*Exercise instructions*: Extract the text from each of the entries below and reproduce its lines verbatim, omitting the pictures.

(Transcribed page text)
[Start of Attachment]

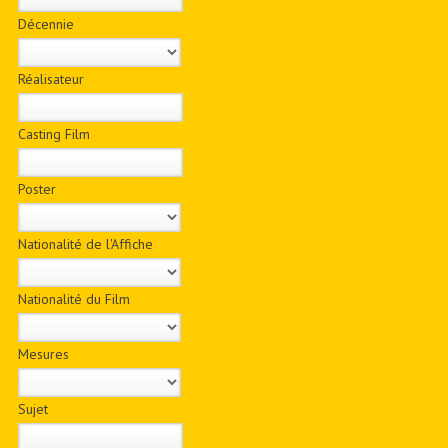
Décennie
Réalisateur
Casting Film
Poster
Nationalité de l'Affiche
Nationalité du Film
Mesures
Sujet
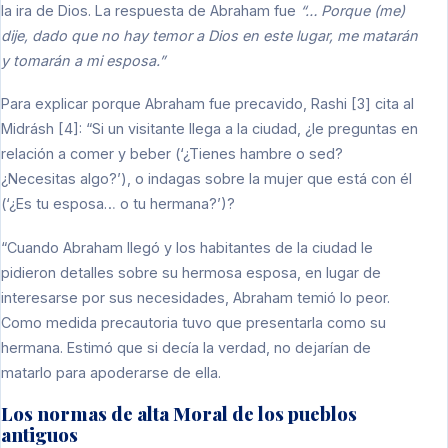
la ira de Dios. La respuesta de Abraham fue
“… Porque (me)
dije, dado que no hay temor a Dios en este lugar, me matarán
y tomarán a mi esposa.”
Para explicar porque Abraham fue precavido, Rashi [3] cita al
Midrásh [4]: “Si un visitante llega a la ciudad, ¿le preguntas en
relación a comer y beber (‘¿Tienes hambre o sed?
¿Necesitas algo?’), o indagas sobre la mujer que está con él
(‘¿Es tu esposa… o tu hermana?’)?
“Cuando Abraham llegó y los habitantes de la ciudad le
pidieron detalles sobre su hermosa esposa, en lugar de
interesarse por sus necesidades, Abraham temió lo peor.
Como medida precautoria tuvo que presentarla como su
hermana. Estimó que si decía la verdad, no dejarían de
matarlo para apoderarse de ella.
Los normas de alta Moral de los pueblos
antiguos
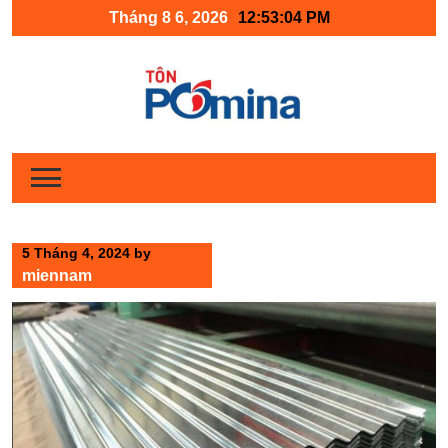
Skip
Tháng 8 6, 2026
12:53:05 PM
to
content
5 Tháng 4, 2024
by
miennam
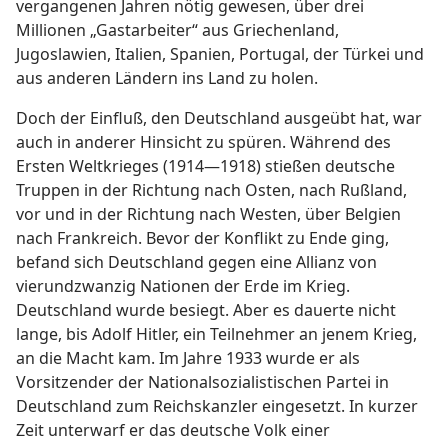
vergangenen Jahren nötig gewesen, über drei
Millionen „Gastarbeiter“ aus Griechenland,
Jugoslawien, Italien, Spanien, Portugal, der Türkei und
aus anderen Ländern ins Land zu holen.
Doch der Einfluß, den Deutschland ausgeübt hat, war
auch in anderer Hinsicht zu spüren. Während des
Ersten Weltkrieges (1914—1918) stießen deutsche
Truppen in der Richtung nach Osten, nach Rußland,
vor und in der Richtung nach Westen, über Belgien
nach Frankreich. Bevor der Konflikt zu Ende ging,
befand sich Deutschland gegen eine Allianz von
vierundzwanzig Nationen der Erde im Krieg.
Deutschland wurde besiegt. Aber es dauerte nicht
lange, bis Adolf Hitler, ein Teilnehmer an jenem Krieg,
an die Macht kam. Im Jahre 1933 wurde er als
Vorsitzender der Nationalsozialistischen Partei in
Deutschland zum Reichskanzler eingesetzt. In kurzer
Zeit unterwarf er das deutsche Volk einer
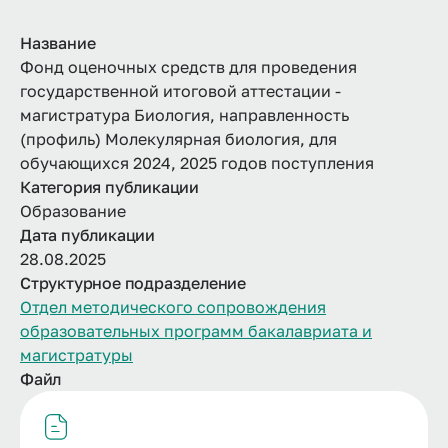
Название
Фонд оценочных средств для проведения
государственной итоговой аттестации -
магистратура Биология, направленность
(профиль) Молекулярная биология, для
обучающихся 2024, 2025 годов поступления
Категория публикации
Образование
Дата публикации
28.08.2025
Структурное подразделение
Отдел методического сопровождения
образовательных программ бакалавриата и
магистратуры
Файл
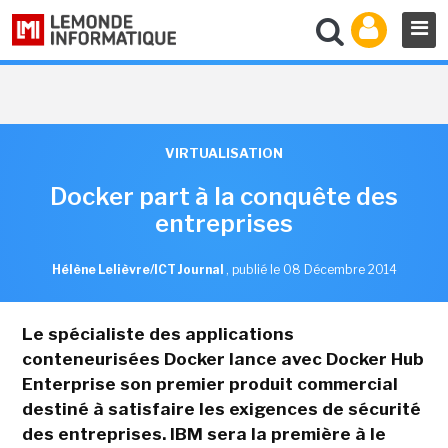
VIRTUALISATION
Docker part à la conquête des
entreprises
Hélène Lelièvre/ICT Journal
,
publié le 08 Décembre 2014
Le spécialiste des applications
conteneurisées Docker lance avec Docker Hub
Enterprise son premier produit commercial
destiné à satisfaire les exigences de sécurité
des entreprises. IBM sera la première à le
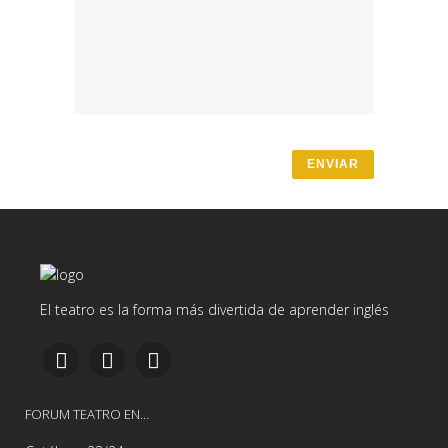
El teatro es la forma más divertida de aprender inglés
FORUM TEATRO EN…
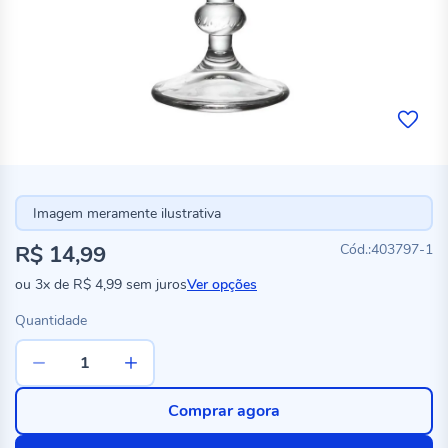
Imagem meramente ilustrativa
R$ 14,99
403797-1
ou
3x
de
R$ 4,99
sem juros
Ver opções
Quantidade
Comprar agora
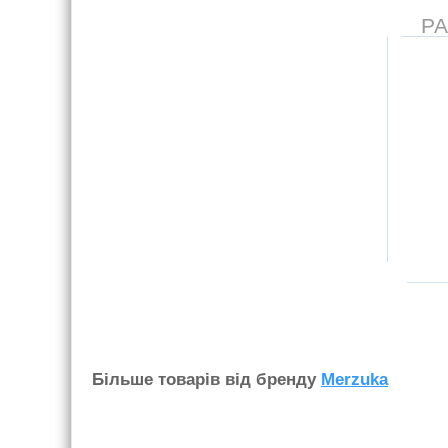
Р
Бiльше товарiв вiд бренду
Merzuka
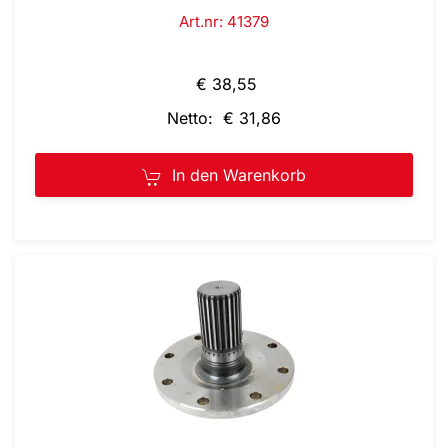
Art.nr: 41379
€ 38,55
Netto: € 31,86
In den Warenkorb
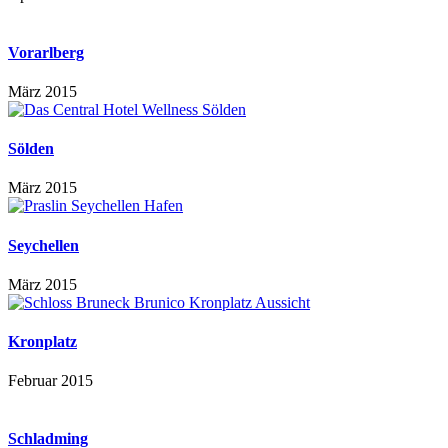
Vorarlberg
März 2015
Sölden
März 2015
Seychellen
März 2015
Kronplatz
Februar 2015
Schladming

[End of Attachment]

*Exercise solution*:
Décennie
Réalisateur
Casting Film
Poster
Nationalité de l'Affiche
Nationalité du Film
Mesures
Sujet
la ira de Dios. La respuesta de Abraham fue
“… Porque (me)
dije, dado que no hay temor a Dios en este lugar, me matarán
y tomarán a mi esposa.”
Para explicar porque Abraham fue precavido, Rashi [3] cita al
Midrásh [4]: “Si un visitante llega a la ciudad, ¿le preguntas en
relación a comer y beber (‘¿Tienes hambre o sed?
¿Necesitas algo?’), o indagas sobre la mujer que está con él
(‘¿Es tu esposa… o tu hermana?’)?
“Cuando Abraham llegó y los habitantes de la ciudad le
pidieron detalles sobre su hermosa esposa, en lugar de
interesarse por sus necesidades, Abraham temió lo peor.
Como medida precautoria tuvo que presentarla como su
hermana. Estimó que si decía la verdad, no dejarían de
matarlo para apoderarse de ella.
Los normas de alta Moral de los pueblos
antiguos
Skip
Tháng 8 6, 2026
12:53:05 PM
to
content
5 Tháng 4, 2024
by
miennam
vergangenen Jahren nötig gewesen, über drei
Millionen „Gastarbeiter“ aus Griechenland,
Jugoslawien, Italien, Spanien, Portugal, der Türkei und
aus anderen Ländern ins Land zu holen.
Doch der Einfluß, den Deutschland ausgeübt hat, war
auch in anderer Hinsicht zu spüren. Während des
Ersten Weltkrieges (1914—1918) stießen deutsche
Truppen in der Richtung nach Osten, nach Rußland,
vor und in der Richtung nach Westen, über Belgien
nach Frankreich. Bevor der Konflikt zu Ende ging,
befand sich Deutschland gegen eine Allianz von
vierundzwanzig Nationen der Erde im Krieg.
Deutschland wurde besiegt. Aber es dauerte nicht
lange, bis Adolf Hitler, ein Teilnehmer an jenem Krieg,
an die Macht kam. Im Jahre 1933 wurde er als
Vorsitzender der Nationalsozialistischen Partei in
Deutschland zum Reichskanzler eingesetzt. In kurzer
Zeit unterwarf er das deutsche Volk einer
Название
Фонд оценочных средств для проведения
государственной итоговой аттестации -
магистратура Биология, направленность
(профиль) Молекулярная биология, для
обучающихся 2024, 2025 годов поступления
Категория публикации
Образование
Дата публикации
28.08.2025
Структурное подразделение
Отдел методического сопровождения
образовательных программ бакалавриата и
магистратуры
Файл
VIRTUALISATION
Docker part à la conquête des
entreprises
Hélène Lelièvre/ICT Journal
,
publié le 08 Décembre 2014
Le spécialiste des applications
conteneurisées Docker lance avec Docker Hub
Enterprise son premier produit commercial
destiné à satisfaire les exigences de sécurité
des entreprises. IBM sera la première à le
El teatro es la forma más divertida de aprender inglés
FORUM TEATRO EN…
Imagem meramente ilustrativa
R$ 14,99
403797-1
ou
3x
de
R$ 4,99
sem juros
Ver opções
Quantidade
Comprar agora
Р
Бiльше товарiв вiд бренду
Merzuka
Art.nr: 41379
€ 38,55
Netto: € 31,86
In den Warenkorb
Vorarlberg
März 2015
Sölden
März 2015
Seychellen
März 2015
Kronplatz
Februar 2015
Schladming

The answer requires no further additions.